_Brief_
Below are records; reproduce exactly the lines from the one that has "détecteur avec élimination de l'arrière-plan." through the one that has "Sicherheitslücke in", ends included, and nothing more.

_Material shown_
-------------------------

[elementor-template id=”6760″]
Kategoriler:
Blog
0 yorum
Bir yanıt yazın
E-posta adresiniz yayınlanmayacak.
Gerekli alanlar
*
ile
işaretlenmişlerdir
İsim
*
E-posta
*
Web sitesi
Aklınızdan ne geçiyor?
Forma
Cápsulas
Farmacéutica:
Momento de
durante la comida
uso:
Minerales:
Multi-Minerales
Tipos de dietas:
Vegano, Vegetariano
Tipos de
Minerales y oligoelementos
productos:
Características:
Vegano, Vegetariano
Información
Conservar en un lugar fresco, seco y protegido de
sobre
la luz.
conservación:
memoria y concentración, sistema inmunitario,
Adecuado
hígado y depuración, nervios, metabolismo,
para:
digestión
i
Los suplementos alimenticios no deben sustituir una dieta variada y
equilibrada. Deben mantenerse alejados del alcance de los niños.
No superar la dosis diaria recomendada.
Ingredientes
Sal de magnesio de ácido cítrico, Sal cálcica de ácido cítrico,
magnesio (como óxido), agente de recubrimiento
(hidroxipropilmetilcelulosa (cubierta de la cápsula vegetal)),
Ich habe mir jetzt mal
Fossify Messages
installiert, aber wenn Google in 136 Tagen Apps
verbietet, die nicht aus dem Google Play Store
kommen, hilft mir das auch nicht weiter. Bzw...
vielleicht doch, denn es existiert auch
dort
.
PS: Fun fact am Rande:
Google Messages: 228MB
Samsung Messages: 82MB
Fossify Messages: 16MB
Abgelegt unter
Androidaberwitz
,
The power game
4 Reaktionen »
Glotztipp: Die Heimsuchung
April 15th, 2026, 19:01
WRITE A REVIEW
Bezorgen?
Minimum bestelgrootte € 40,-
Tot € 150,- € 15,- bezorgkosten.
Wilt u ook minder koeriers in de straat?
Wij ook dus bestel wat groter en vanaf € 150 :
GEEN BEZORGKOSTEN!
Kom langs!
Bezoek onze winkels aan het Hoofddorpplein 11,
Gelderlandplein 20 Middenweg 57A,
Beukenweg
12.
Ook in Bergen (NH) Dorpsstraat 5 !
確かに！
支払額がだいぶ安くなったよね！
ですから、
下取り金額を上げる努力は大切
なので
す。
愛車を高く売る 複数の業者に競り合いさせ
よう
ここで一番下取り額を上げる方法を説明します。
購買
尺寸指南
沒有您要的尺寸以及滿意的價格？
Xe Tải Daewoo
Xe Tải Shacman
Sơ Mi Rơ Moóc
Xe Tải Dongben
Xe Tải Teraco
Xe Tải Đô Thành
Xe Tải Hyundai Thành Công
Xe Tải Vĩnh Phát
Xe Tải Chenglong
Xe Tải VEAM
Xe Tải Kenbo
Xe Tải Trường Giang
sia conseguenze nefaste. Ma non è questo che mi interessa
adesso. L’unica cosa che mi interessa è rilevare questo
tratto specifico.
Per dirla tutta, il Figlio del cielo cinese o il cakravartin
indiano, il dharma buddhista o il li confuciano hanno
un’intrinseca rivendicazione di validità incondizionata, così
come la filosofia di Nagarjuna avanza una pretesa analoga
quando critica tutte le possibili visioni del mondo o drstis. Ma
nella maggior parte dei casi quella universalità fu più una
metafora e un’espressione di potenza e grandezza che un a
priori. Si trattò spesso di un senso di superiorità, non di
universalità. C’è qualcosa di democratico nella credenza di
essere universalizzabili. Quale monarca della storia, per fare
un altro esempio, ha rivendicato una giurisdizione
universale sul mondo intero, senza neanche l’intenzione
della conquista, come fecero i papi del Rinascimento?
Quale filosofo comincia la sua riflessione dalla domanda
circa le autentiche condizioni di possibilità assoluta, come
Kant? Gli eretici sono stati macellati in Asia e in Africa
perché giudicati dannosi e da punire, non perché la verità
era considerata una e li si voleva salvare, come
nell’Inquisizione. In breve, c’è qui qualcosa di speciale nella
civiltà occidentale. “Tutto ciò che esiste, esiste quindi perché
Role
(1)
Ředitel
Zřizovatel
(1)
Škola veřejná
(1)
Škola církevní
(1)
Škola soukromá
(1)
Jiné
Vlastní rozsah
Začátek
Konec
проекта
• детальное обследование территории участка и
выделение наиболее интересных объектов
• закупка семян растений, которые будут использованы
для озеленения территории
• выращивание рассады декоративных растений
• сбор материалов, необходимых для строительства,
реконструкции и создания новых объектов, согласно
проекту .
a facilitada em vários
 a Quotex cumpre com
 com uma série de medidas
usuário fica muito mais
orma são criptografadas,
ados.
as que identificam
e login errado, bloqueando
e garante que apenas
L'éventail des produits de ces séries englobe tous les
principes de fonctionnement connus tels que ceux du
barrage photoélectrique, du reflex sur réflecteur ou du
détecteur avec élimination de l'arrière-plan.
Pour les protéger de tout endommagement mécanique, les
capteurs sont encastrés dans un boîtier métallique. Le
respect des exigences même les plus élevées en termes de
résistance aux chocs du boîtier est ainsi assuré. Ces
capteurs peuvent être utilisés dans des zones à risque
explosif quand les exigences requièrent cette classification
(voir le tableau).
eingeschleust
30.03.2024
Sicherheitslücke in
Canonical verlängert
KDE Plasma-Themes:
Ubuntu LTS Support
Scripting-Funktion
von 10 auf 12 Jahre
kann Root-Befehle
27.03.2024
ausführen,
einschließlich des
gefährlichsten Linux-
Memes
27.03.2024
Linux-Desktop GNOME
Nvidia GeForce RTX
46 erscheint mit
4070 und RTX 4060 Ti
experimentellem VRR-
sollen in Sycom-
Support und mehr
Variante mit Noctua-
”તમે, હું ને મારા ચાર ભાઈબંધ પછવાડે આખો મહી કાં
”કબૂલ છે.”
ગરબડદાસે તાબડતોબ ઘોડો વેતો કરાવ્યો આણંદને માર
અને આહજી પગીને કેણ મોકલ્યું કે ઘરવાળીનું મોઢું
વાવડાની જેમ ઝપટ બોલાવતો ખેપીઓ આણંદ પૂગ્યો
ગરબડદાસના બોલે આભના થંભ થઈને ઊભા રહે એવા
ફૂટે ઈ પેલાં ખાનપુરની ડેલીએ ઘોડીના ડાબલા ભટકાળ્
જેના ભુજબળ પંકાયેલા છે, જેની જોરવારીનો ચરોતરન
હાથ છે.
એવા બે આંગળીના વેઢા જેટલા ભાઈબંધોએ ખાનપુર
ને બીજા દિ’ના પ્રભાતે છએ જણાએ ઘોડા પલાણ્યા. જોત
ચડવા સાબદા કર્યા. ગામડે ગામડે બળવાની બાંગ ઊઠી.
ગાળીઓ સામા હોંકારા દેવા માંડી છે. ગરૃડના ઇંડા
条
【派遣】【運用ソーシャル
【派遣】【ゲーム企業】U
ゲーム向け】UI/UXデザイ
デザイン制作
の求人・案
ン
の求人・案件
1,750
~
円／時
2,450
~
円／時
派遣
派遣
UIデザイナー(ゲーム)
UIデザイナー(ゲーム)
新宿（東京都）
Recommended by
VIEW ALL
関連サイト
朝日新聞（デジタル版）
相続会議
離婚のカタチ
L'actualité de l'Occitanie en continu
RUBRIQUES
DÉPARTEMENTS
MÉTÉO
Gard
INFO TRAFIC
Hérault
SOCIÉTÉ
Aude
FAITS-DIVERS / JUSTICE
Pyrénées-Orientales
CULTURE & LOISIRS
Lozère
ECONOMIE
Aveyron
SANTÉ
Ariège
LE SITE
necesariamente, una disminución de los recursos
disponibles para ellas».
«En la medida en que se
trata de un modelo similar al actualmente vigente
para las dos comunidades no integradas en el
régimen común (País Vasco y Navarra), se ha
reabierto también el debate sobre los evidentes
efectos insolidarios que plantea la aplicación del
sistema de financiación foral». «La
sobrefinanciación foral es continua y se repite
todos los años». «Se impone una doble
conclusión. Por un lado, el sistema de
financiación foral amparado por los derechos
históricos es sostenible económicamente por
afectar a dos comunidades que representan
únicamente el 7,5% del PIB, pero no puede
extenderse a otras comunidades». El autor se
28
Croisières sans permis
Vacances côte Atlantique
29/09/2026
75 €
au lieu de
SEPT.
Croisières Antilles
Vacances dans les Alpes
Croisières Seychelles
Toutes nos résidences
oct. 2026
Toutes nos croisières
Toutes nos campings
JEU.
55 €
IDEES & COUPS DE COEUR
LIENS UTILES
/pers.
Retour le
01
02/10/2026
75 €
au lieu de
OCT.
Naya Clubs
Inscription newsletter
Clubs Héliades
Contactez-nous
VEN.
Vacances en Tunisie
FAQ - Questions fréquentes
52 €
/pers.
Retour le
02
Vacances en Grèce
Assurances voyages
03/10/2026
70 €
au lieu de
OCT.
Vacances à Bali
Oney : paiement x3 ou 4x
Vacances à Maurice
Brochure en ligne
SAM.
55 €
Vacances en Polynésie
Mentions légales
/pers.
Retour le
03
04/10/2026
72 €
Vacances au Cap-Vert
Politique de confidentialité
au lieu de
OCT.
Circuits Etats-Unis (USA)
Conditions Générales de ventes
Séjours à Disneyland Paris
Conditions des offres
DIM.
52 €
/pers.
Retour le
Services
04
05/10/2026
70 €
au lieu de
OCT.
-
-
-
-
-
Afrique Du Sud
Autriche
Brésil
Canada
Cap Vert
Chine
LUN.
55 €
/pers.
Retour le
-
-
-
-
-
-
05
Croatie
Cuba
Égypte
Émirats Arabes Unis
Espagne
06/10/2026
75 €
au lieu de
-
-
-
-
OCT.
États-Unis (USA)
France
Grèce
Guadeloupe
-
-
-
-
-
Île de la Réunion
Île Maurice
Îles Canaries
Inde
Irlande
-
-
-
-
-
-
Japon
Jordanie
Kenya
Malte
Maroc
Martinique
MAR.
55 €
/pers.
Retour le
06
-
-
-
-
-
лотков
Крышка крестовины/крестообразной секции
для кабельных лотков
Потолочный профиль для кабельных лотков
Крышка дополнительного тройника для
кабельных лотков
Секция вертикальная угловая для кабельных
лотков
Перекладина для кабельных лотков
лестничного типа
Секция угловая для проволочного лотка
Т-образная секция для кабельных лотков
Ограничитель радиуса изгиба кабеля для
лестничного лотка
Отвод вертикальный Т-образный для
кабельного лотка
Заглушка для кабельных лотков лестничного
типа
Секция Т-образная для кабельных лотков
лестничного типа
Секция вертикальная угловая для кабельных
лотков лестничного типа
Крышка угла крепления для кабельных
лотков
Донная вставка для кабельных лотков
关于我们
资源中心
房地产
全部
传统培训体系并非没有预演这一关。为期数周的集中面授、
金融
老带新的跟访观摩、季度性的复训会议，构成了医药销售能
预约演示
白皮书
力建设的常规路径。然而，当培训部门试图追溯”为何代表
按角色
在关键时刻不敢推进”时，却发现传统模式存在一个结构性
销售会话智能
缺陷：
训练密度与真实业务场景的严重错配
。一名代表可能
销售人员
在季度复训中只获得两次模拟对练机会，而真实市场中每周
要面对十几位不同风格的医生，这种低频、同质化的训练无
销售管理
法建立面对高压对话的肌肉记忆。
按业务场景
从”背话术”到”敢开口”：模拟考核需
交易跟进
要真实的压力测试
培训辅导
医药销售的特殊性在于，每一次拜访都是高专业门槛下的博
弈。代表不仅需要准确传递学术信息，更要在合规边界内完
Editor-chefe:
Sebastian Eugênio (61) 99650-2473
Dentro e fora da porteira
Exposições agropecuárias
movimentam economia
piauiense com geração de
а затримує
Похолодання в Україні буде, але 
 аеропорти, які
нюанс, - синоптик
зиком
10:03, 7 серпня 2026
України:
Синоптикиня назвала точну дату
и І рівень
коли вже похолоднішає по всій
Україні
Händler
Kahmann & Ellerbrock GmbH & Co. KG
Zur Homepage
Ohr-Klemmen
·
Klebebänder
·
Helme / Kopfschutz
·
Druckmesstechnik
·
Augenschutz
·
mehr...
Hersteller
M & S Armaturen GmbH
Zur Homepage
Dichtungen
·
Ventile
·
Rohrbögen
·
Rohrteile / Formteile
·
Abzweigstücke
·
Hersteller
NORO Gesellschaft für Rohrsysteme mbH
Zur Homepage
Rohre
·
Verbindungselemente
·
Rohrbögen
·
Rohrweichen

-------------------------

_Your solution_
détecteur avec élimination de l'arrière-plan.
Pour les protéger de tout endommagement mécanique, les
capteurs sont encastrés dans un boîtier métallique. Le
respect des exigences même les plus élevées en termes de
résistance aux chocs du boîtier est ainsi assuré. Ces
capteurs peuvent être utilisés dans des zones à risque
explosif quand les exigences requièrent cette classification
(voir le tableau).
eingeschleust
30.03.2024
Sicherheitslücke in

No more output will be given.